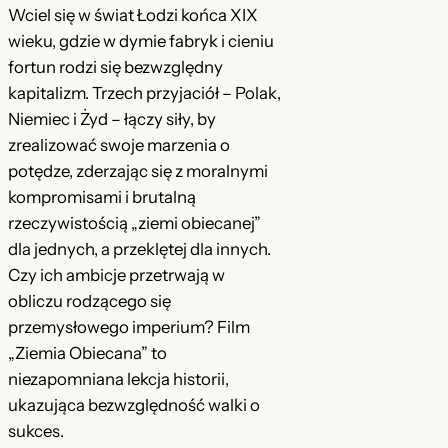
a
w
m
Wciel się w świat Łodzi końca XIX
i
w
y
wieku, gdzie w dymie fabryk i cieniu
a
fortun rodzi się bezwzględny
y
n
o
kapitalizm. Trzech przyjaciół – Polak,
n
o
b
Niemiec i Żyd – łączy siły, by
i
o
s
zrealizować swoje marzenia o
e
potędze, zderzając się z moralnymi
s
i
c
kompromisami i brutalną
i
:
a
rzeczywistością „ziemi obiecanej”
n
ł
2
dla jednych, a przeklętej dla innych.
a
Czy ich ambicje przetrwają w
a
4
(
obliczu rodzącego się
:
,
1
przemysłowego imperium? Film
9
3
9
„Ziemia Obiecana” to
7
niezapomniana lekcja historii,
4
9
4
ukazująca bezwzględność walki o
,
)
sukces.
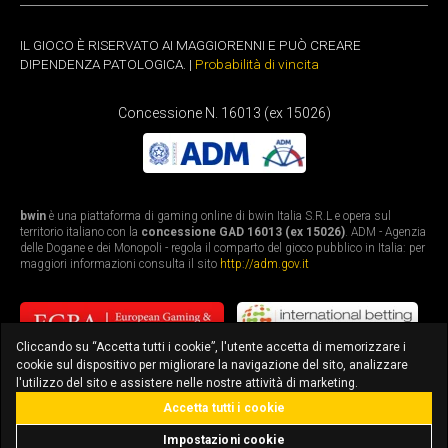
IL GIOCO È RISERVATO AI MAGGIORENNI E PUÒ CREARE
DIPENDENZA PATOLOGICA. |
Probabilità di vincita
Concessione N. 16013 (ex 15026)
bwin
è una piattaforma di gaming online di bwin Italia S.R.L e opera sul
territorio italiano con la
concessione GAD 16013 (ex 15026)
. ADM - Agenzia
delle Dogane e dei Monopoli - regola il comparto del gioco pubblico in Italia: per
maggiori informazioni consulta il sito
http://adm.gov.it
Cliccando su “Accetta tutti i cookie”, l'utente accetta di memorizzare i
cookie sul dispositivo per migliorare la navigazione del sito, analizzare
l'utilizzo del sito e assistere nelle nostre attività di marketing.
Accetta tutti i cookie
bonus fino a 3.010€
scarica l'app
Impostazioni cookie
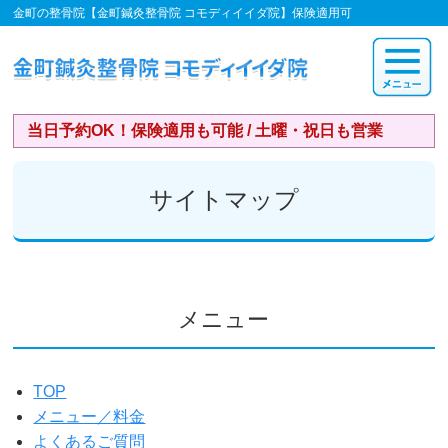
金町の整骨院【金町鍼灸整骨院 コモディイイダ院】保険適用可
当日予約OK！保険適用も可能 / 土曜・祝日も営業
サイトマップ
メニュー
TOP
メニュー／料金
よくあるご質問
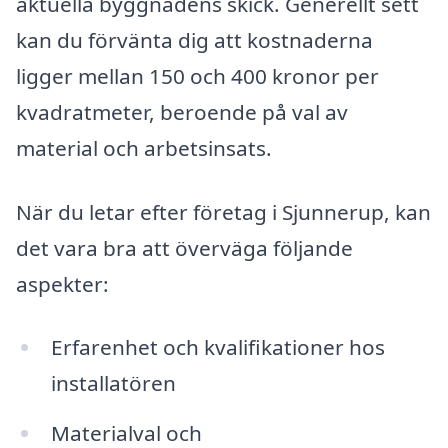
aktuella byggnadens skick. Generellt sett
kan du förvänta dig att kostnaderna
ligger mellan 150 och 400 kronor per
kvadratmeter, beroende på val av
material och arbetsinsats.
När du letar efter företag i Sjunnerup, kan
det vara bra att överväga följande
aspekter:
Erfarenhet och kvalifikationer hos
installatören
Materialval och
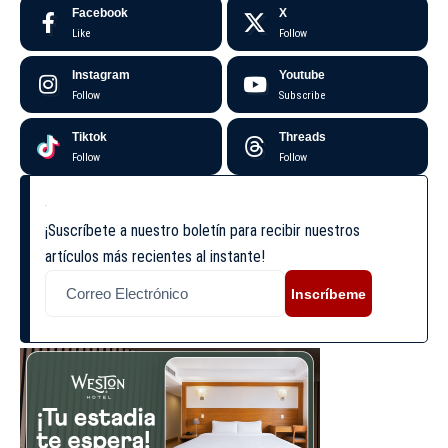
Facebook
X
Like
Follow
Instagram
Youtube
Follow
Subscribe
Tiktok
Threads
Follow
Follow
¡Suscríbete a nuestro boletín para recibir nuestros
artículos más recientes al instante!
Inscríbeme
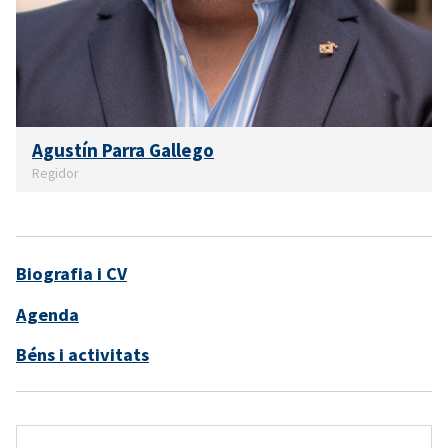
Agustín Parra Gallego
Regidor
Biografia i CV
Agenda
Béns i activitats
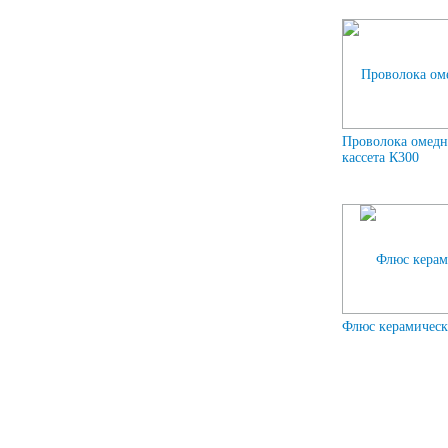
Проволока омедн
кассета К300
Флюс керамичес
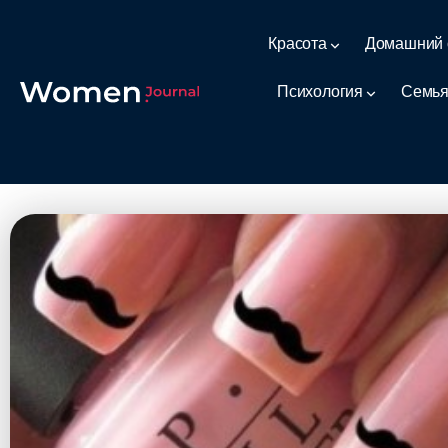
Красота
Домашний 
Психология
Семья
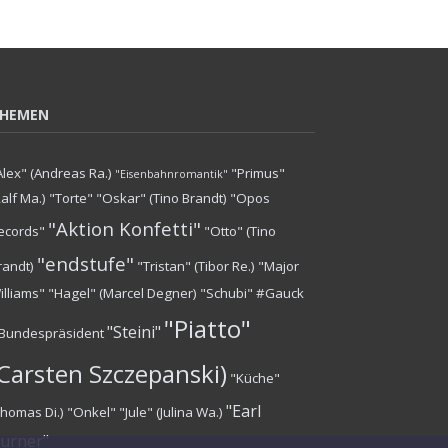
HEMEN
Alex" (Andreas Ra.)
"Primus"
"Eisenbahnromantik"
Ralf Ma.)
"Torte"
"Oskar" (Tino Brandt)
"Opos
"Aktion Konfetti"
ecords"
"Otto" (Tino
"endstufe"
randt)
"Tristan" (Tibor Re.)
"Major
illiams"
"Hagel" (Marcel Degner)
"Schubi"
#Gauck
"Piatto"
"Steini"
Bundespräsident
(Carsten Szczepanski)
"Küche"
"Earl
Thomas Di.)
"Onkel"
"Jule" (Julina Wa.)
urner"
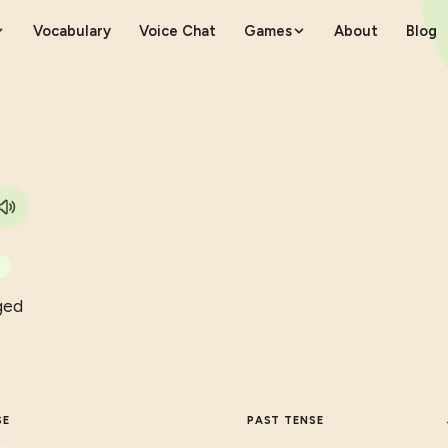
Vocabulary
Voice Chat
Games
About
Blog
b
nged
SE
PAST TENSE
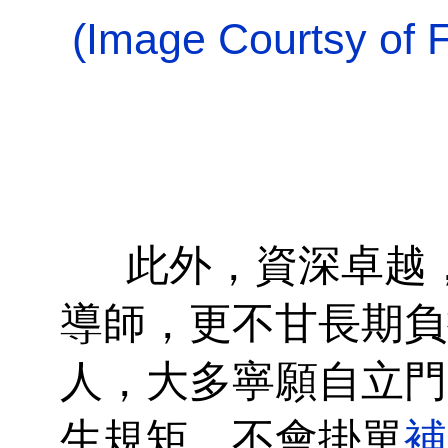
(Image Courtsy of F
此外，資深卓越，
導師，更不甘長期負
人，大多寧願自立門
生規矩，不會掛單
補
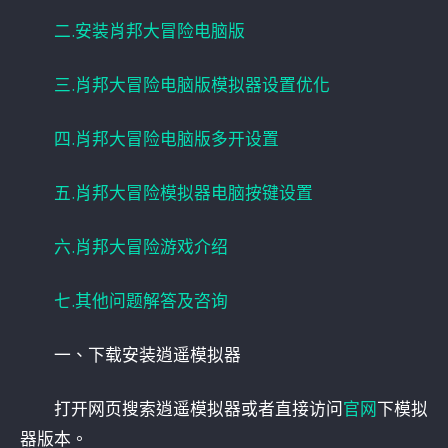
二.安装肖邦大冒险电脑版
三.肖邦大冒险电脑版模拟器设置优化
四.肖邦大冒险电脑版多开设置
五.肖邦大冒险模拟器电脑按键设置
六.肖邦大冒险游戏介绍
七.其他问题解答及咨询
一、下载安装逍遥模拟器
打开网页搜索逍遥模拟器或者直接访问
官网
下模拟
器版本。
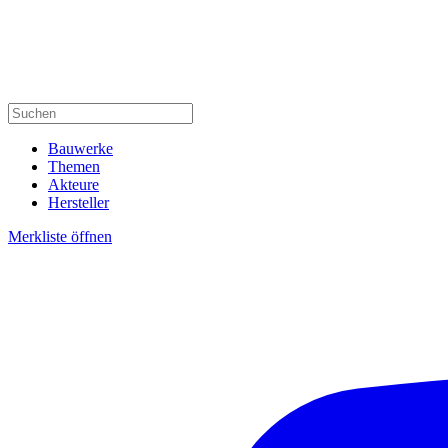
Bauwerke
Themen
Akteure
Hersteller
Merkliste öffnen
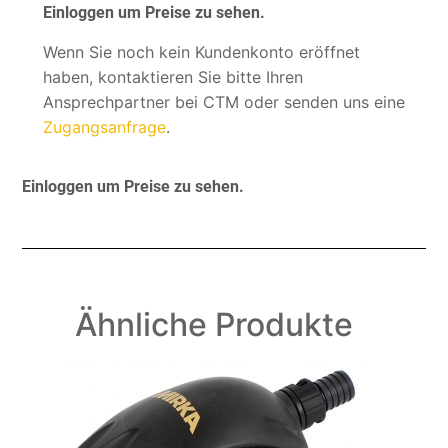
Einloggen um Preise zu sehen.
Wenn Sie noch kein Kundenkonto eröffnet
haben, kontaktieren Sie bitte Ihren
Ansprechpartner bei CTM oder senden uns eine
Zugangsanfrage
.
Einloggen um Preise zu sehen.
Ähnliche Produkte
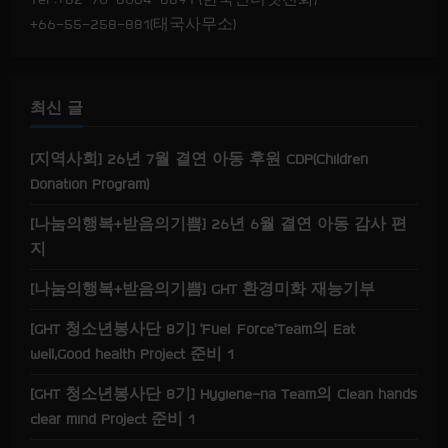
초
+66-55-258-881(태국사무소)
등
학
교
징
글
벨
최신 글
노
래
학
습
[지역사회] 26년 7월 결연 아동 후원 CDP(Children
Donation Program)
[나눔의행복+받음의기쁨] 26년 6월 결연 아동 감사 편
지
[나눔의행복+받음의기쁨] GHT 환경미화 재능기부
[GHT 청소년봉사단 8기] ‘Fuel Force’Team의 Eat
well,Good health Project 준비 1
[GHT 청소년봉사단 8기] Hygiene-na Team의 Clean hands
clear mind Project 준비 1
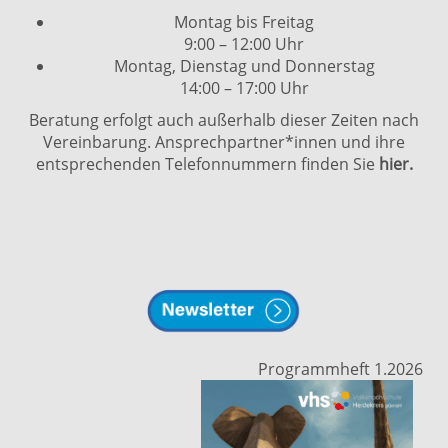
Montag bis Freitag
9:00 – 12:00 Uhr
Montag, Dienstag und Donnerstag
14:00 – 17:00 Uhr
Beratung erfolgt auch außerhalb dieser Zeiten nach
Vereinbarung. Ansprechpartner*innen und ihre
entsprechenden Telefonnummern finden Sie
hier.
Programmheft 1.2026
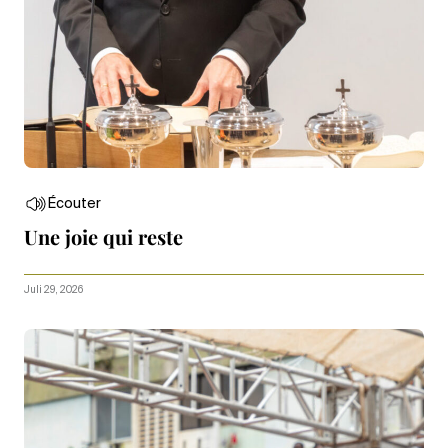
Écouter
Une joie qui reste
Juli 29, 2026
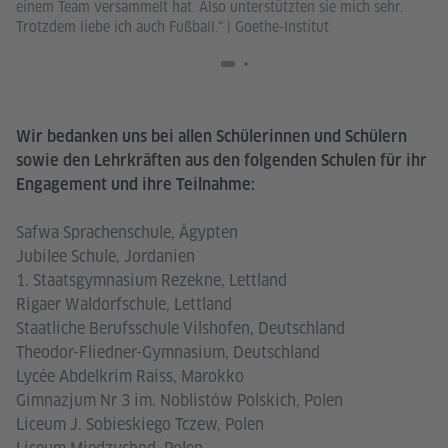
einem Team versammelt hat. Also unterstützten sie mich sehr.
mu
Trotzdem liebe ich auch Fußball.“
|
Goethe-Institut
Fä
al
ka
ka
Wir bedanken uns bei allen Schülerinnen und Schülern
sowie den Lehrkräften aus den folgenden Schulen für ihr
Engagement und ihre Teilnahme:
Safwa Sprachenschule, Ägypten
Jubilee Schule, Jordanien
1. Staatsgymnasium Rezekne, Lettland
Rigaer Waldorfschule, Lettland
Staatliche Berufsschule Vilshofen, Deutschland
Theodor-Fliedner-Gymnasium, Deutschland
Lycée Abdelkrim Raiss, Marokko
Gimnazjum Nr 3 im. Noblistów Polskich, Polen
Liceum J. Sobieskiego Tczew, Polen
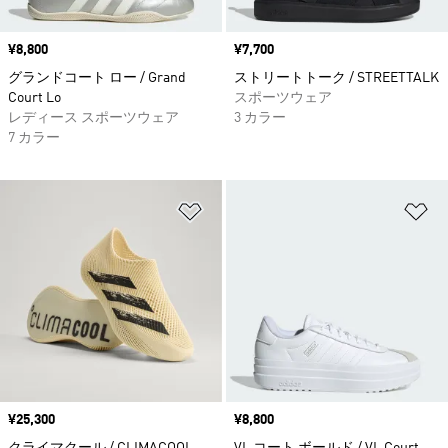
価格
¥8,800
価格
¥7,700
グランドコート ロー / Grand
ストリートトーク / STREETTALK
Court Lo
スポーツウェア
レディース スポーツウェア
3 カラー
7 カラー
ほしいものリストに追加
ほ
価格
¥25,300
価格
¥8,800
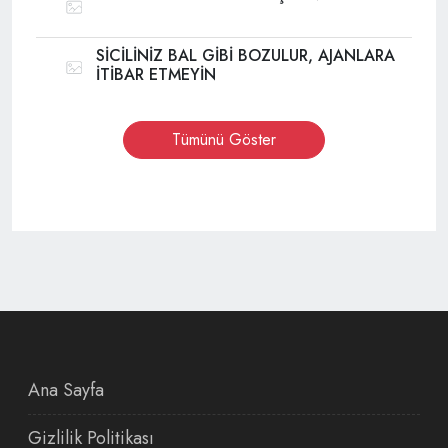
SİCİLİNİZ BAL GİBİ BOZULUR, AJANLARA
İTİBAR ETMEYİN
Tümünü Göster
Ana Sayfa
Gizlilik Politikası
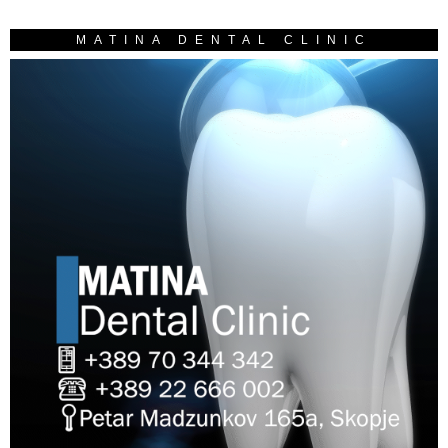
MATINA DENTAL CLINIC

* TASK PROMPT
When you copy the data above, reproduce each line exactly and skip every image.

* WRITTEN SOLUTION
a
w
m
Wciel się w świat Łodzi końca XIX
i
w
y
wieku, gdzie w dymie fabryk i cieniu
a
fortun rodzi się bezwzględny
y
n
o
kapitalizm. Trzech przyjaciół – Polak,
n
o
b
Niemiec i Żyd – łączy siły, by
i
o
s
zrealizować swoje marzenia o
e
potędze, zderzając się z moralnymi
s
i
c
kompromisami i brutalną
i
:
a
rzeczywistością „ziemi obiecanej”
n
ł
2
dla jednych, a przeklętej dla innych.
a
Czy ich ambicje przetrwają w
a
4
(
obliczu rodzącego się
:
,
1
przemysłowego imperium? Film
9
3
9
„Ziemia Obiecana” to
7
niezapomniana lekcja historii,
4
9
4
ukazująca bezwzględność walki o
,
)
sukces.
IL GIOCO È RISERVATO AI MAGGIORENNI E PUÒ CREARE
DIPENDENZA PATOLOGICA. |
Probabilità di vincita
Concessione N. 16013 (ex 15026)
bwin
è una piattaforma di gaming online di bwin Italia S.R.L e opera sul
territorio italiano con la
concessione GAD 16013 (ex 15026)
. ADM - Agenzia
delle Dogane e dei Monopoli - regola il comparto del gioco pubblico in Italia: per
maggiori informazioni consulta il sito
http://adm.gov.it
Cliccando su “Accetta tutti i cookie”, l'utente accetta di memorizzare i
cookie sul dispositivo per migliorare la navigazione del sito, analizzare
l'utilizzo del sito e assistere nelle nostre attività di marketing.
Accetta tutti i cookie
bonus fino a 3.010€
scarica l'app
Impostazioni cookie
金町の整骨院【金町鍼灸整骨院 コモディイイダ院】保険適用可
当日予約OK！保険適用も可能 / 土曜・祝日も営業
サイトマップ
メニュー
TOP
メニュー／料金
よくあるご質問
aktuella byggnadens skick. Generellt sett
kan du förvänta dig att kostnaderna
ligger mellan 150 och 400 kronor per
kvadratmeter, beroende på val av
material och arbetsinsats.
När du letar efter företag i Sjunnerup, kan
det vara bra att överväga följande
aspekter:
Erfarenhet och kvalifikationer hos
installatören
Materialval och
Facebook
X
Like
Follow
Instagram
Youtube
Follow
Subscribe
Tiktok
Threads
Follow
Follow
¡Suscríbete a nuestro boletín para recibir nuestros
artículos más recientes al instante!
Inscríbeme
Agustín Parra Gallego
Regidor
Biografia i CV
Agenda
Béns i activitats
Проволока омедн
кассета К300
Флюс керамичес
Красота
Домашний 
Психология
Семья
HEMEN
Alex" (Andreas Ra.)
"Primus"
"Eisenbahnromantik"
Ralf Ma.)
"Torte"
"Oskar" (Tino Brandt)
"Opos
"Aktion Konfetti"
ecords"
"Otto" (Tino
"endstufe"
randt)
"Tristan" (Tibor Re.)
"Major
illiams"
"Hagel" (Marcel Degner)
"Schubi"
#Gauck
"Piatto"
"Steini"
Bundespräsident
(Carsten Szczepanski)
"Küche"
"Earl
Thomas Di.)
"Onkel"
"Jule" (Julina Wa.)
urner"
Vocabulary
Voice Chat
Games
About
Blog
b
nged
SE
PAST TENSE
(Image Courtsy of F
此外，資深卓越，
導師，更不甘長期負
人，大多寧願自立門
生規矩，不會掛單
補
二.安装肖邦大冒险电脑版
三.肖邦大冒险电脑版模拟器设置优化
四.肖邦大冒险电脑版多开设置
五.肖邦大冒险模拟器电脑按键设置
六.肖邦大冒险游戏介绍
七.其他问题解答及咨询
一、下载安装逍遥模拟器
打开网页搜索逍遥模拟器或者直接访问
官网
下模拟
器版本。
Bauwerke
Themen
Akteure
Hersteller
Merkliste öffnen
Einloggen um Preise zu sehen.
Wenn Sie noch kein Kundenkonto eröffnet
haben, kontaktieren Sie bitte Ihren
Ansprechpartner bei CTM oder senden uns eine
Zugangsanfrage
.
Einloggen um Preise zu sehen.
Ähnliche Produkte
초
+66-55-258-881(태국사무소)
등
학
교
징
글
벨
최신 글
노
래
학
습
[지역사회] 26년 7월 결연 아동 후원 CDP(Children
Donation Program)
[나눔의행복+받음의기쁨] 26년 6월 결연 아동 감사 편
지
[나눔의행복+받음의기쁨] GHT 환경미화 재능기부
[GHT 청소년봉사단 8기] ‘Fuel Force’Team의 Eat
well,Good health Project 준비 1
[GHT 청소년봉사단 8기] Hygiene-na Team의 Clean hands
clear mind Project 준비 1
Montag bis Freitag
9:00 – 12:00 Uhr
Montag, Dienstag und Donnerstag
14:00 – 17:00 Uhr
Beratung erfolgt auch außerhalb dieser Zeiten nach
Vereinbarung. Ansprechpartner*innen und ihre
entsprechenden Telefonnummern finden Sie
hier.
Programmheft 1.2026
Écouter
Une joie qui reste
Juli 29, 2026
einem Team versammelt hat. Also unterstützten sie mich sehr.
mu
Trotzdem liebe ich auch Fußball.“
|
Goethe-Institut
Fä
al
ka
ka
Wir bedanken uns bei allen Schülerinnen und Schülern
sowie den Lehrkräften aus den folgenden Schulen für ihr
Engagement und ihre Teilnahme:
Safwa Sprachenschule, Ägypten
Jubilee Schule, Jordanien
1. Staatsgymnasium Rezekne, Lettland
Rigaer Waldorfschule, Lettland
Staatliche Berufsschule Vilshofen, Deutschland
Theodor-Fliedner-Gymnasium, Deutschland
Lycée Abdelkrim Raiss, Marokko
Gimnazjum Nr 3 im. Noblistów Polskich, Polen
Liceum J. Sobieskiego Tczew, Polen
価格
¥8,800
価格
¥7,700
グランドコート ロー / Grand
ストリートトーク / STREETTALK
Court Lo
スポーツウェア
レディース スポーツウェア
3 カラー
7 カラー
ほしいものリストに追加
ほ
価格
¥25,300
価格
¥8,800
SİCİLİNİZ BAL GİBİ BOZULUR, AJANLARA
İTİBAR ETMEYİN
Tümünü Göster
Ana Sayfa
Gizlilik Politikası
MATINA DENTAL CLINIC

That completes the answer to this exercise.